Abderraman nunca termina de contar cómo fue el
momento en el que tuvo que dejar atrás a un compañero en la aventura de
emigrar a España por la ruta en patera hacia las Islas Canarias. Ahí
siempre hay una intencionada laguna en el relato. Y eso que algo de
confianza ya tenemos, que van unas cuantas navidades juntos y algunos
vericuetos sorteados. Es maliense y tiene algo más de 20 años. Su edad
es un misterio, como indica su manual de supervivencia. Lleva siete años
en un pueblo de Gran Canaria, isla a la que llegó a duras penas en una
embarcación de madera tras un traumático viaje en el que perdió a un
importante amigo. Murió en el trayecto.
Parece haber
borrado el horror de su memoria para poder vivir pero le duele
sobrevolar aquellos momentos. La historia más dura de su vida la cuenta
rápido, atragantado y deseando llegar al momento de "y entonces los de
la Cruz Roja nos vinieron a buscar y nos dieron mantas, galletas y un
café caliente". El calor del café, recuerda él, le hizo volver a la vida
después de la pesadilla.
Ha vuelto a ocurrir. Parece, según sabemos, que la última cena de los 21 fue el 28 de febrero, hace poco más de un mes. Luego,
al sur de Dajla aprovechando la oscuridad de la noche montaron en una
patera todos los que habían sido citados. La mayoría bajaron desde la
frontera norte de Marruecos. Pensaban llegar a Canarias en cinco días.

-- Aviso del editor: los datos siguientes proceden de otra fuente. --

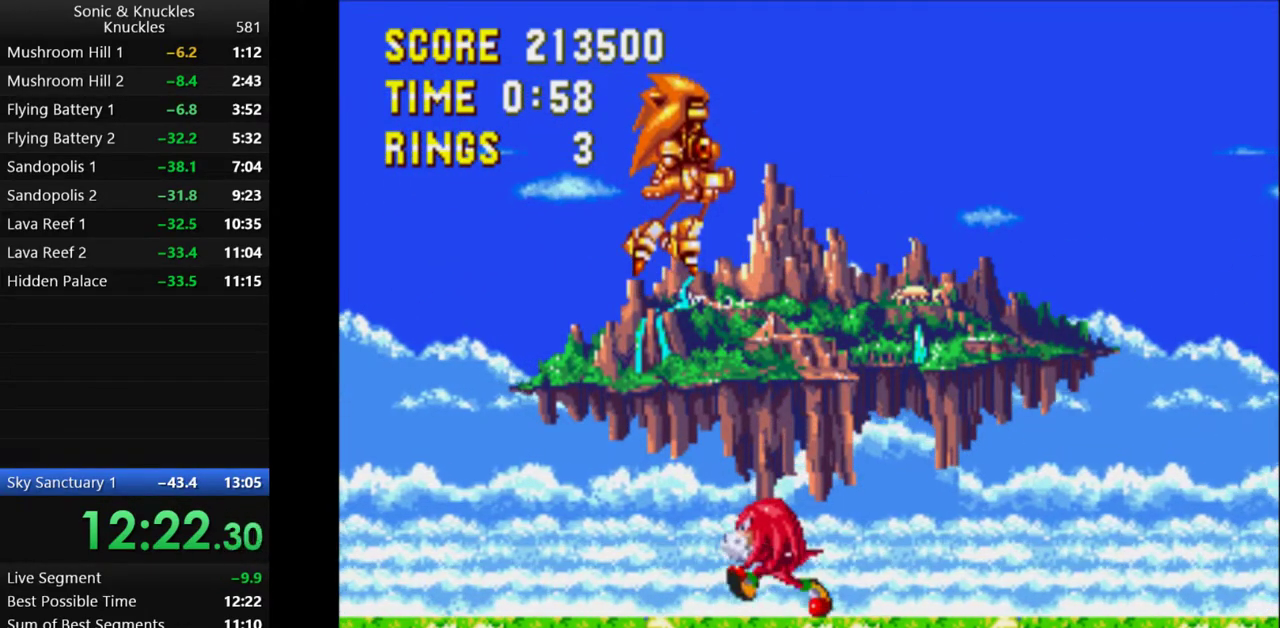
{"keys": [], "events": [[83, "left", "down"], [250, "x", "down"], [350, "left", "up"], [383, "x", "up"]]}
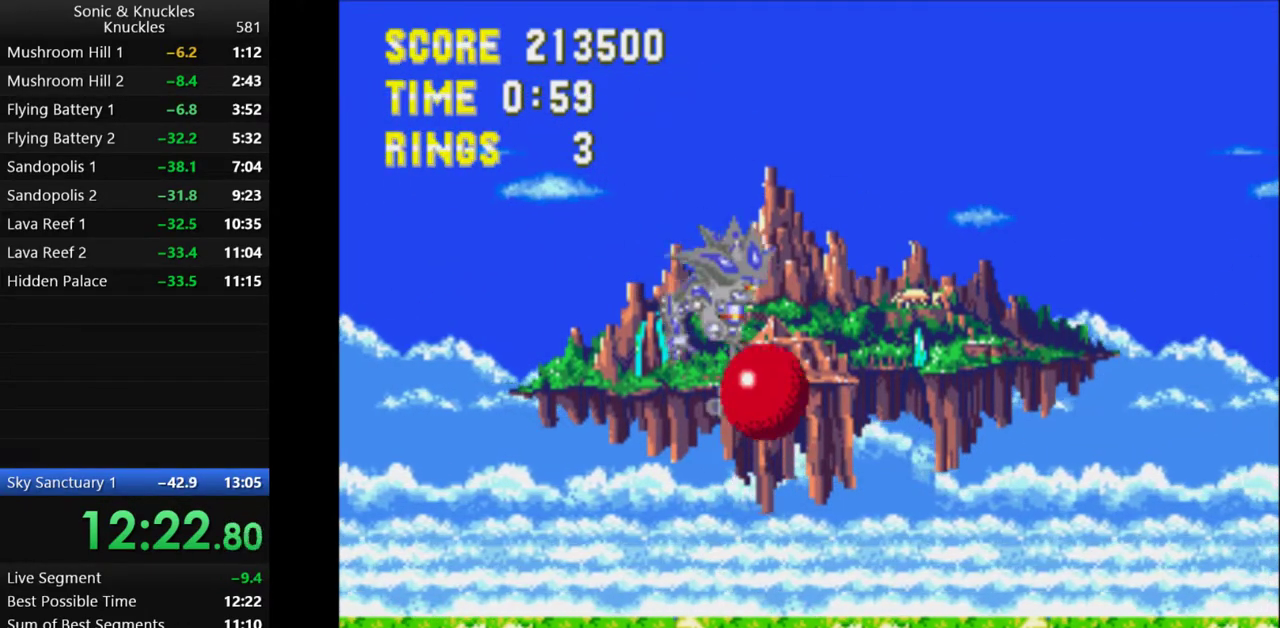
{"keys": [], "events": [[100, "left", "down"], [217, "left", "up"], [250, "down", "down"], [383, "x", "down"], [450, "x", "up"], [467, "down", "up"]]}
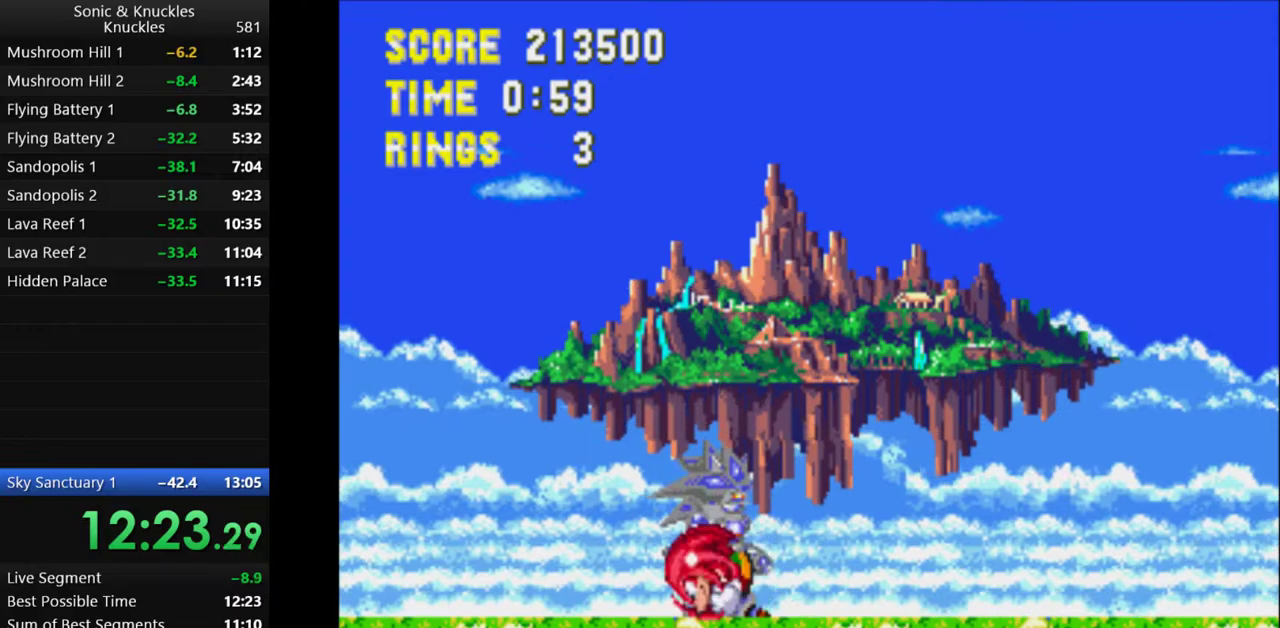
{"keys": [], "events": []}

Algo menos si se pudiera, pero de ello fueron advertidos: pueden ser
cinco días. Al cuarto se les acabó la comida y el agua y sólo veían mar.
No estaban donde creían estar. Salvamento Marítimo fue alertado desde
el primer día y estuvo buscando su rastro de forma incesante con largas y
minuciosas batidas, pero no hallaron la patera Nissrin. A bordo de ella
viajaba la muerte. Perdidos en alta mar y a la deriva aparecieron los
nervios y el miedo y también el hambre y la sed. Fueron muriendo poco a
poco hasta ocho de las personas que habían iniciado el viaje.
Sobrevivieron 13 personas, once hombres y dos mujeres.
Un buque mercante que avistó la Nissrin les salvó la vida. En ese
momento la confianza en sobrevivir, cuentan ahora, era nula. Iban
desfallecidos y las muertes se habían sucedido las horas previas.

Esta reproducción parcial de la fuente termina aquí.